You don't put a fox in charge of the hen house. You don't let a pedophile babysit children. Private interests, by their very nature do not serve public interests first. That said private interests are very useful in a properly regulated environment with laws that both protect the public interest, and give enough freedom to private enterprise to grow an flourish.

 
At 10:22 a.m., Blogger James said...

A government that is interested in maintaining balanced budgets will have to tax at a rate that enables them to deliver the services the public demands. More public services more tax for everyone. Less public services less tax. The problem with less, however, is that the rich are able to replace public services with private ones. As we're seeing in Canada, as the Liberals have massively cut back on spending, the majority of the public cannot afford to pay for their own services.

The primary gist of my argument above is that concentrations of wealth, whether they be in individuals or some other legal entity like a corporation, benefit disproportionately from the structure of society. They make greater use of not just public services, but the public itself.

I'm not suggesting that the rich be taxed to the point that they are no longer rich, simply that they pay a fair share. Far too often moneyed interests use their wealth to avoid paying their share. Tax havens are an example. Corporations externalizing costs are another.

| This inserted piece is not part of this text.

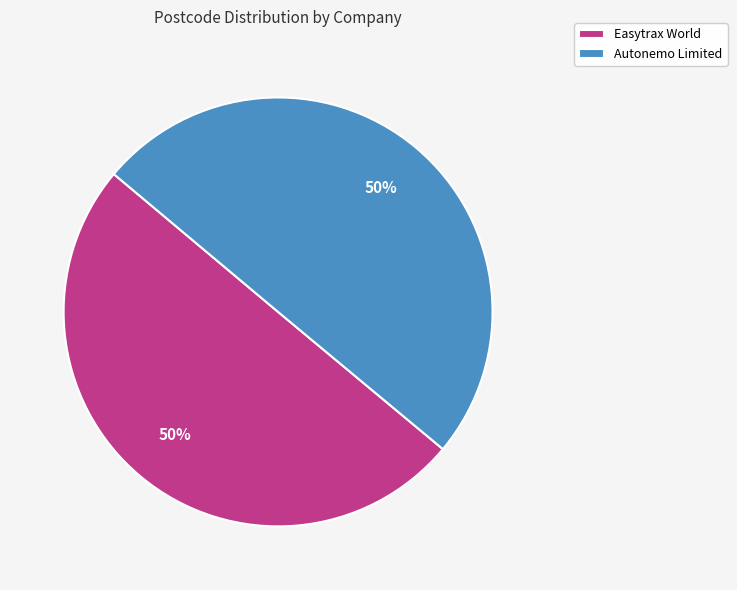

True or false: Autonemo Limited accounts for 43% of the total.

False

What is truly ironic is that well funded public infrastructure makes business far easier, and far more profitable, because business will make use of that public infrastructure to do business. For an example, the boom times in the American economy during the 50's were as a result of massive investments in public infrastructure. So why don't the rich support strong public infrastructure? Profit, which is really just a nice way of saying greed, is the root motivator.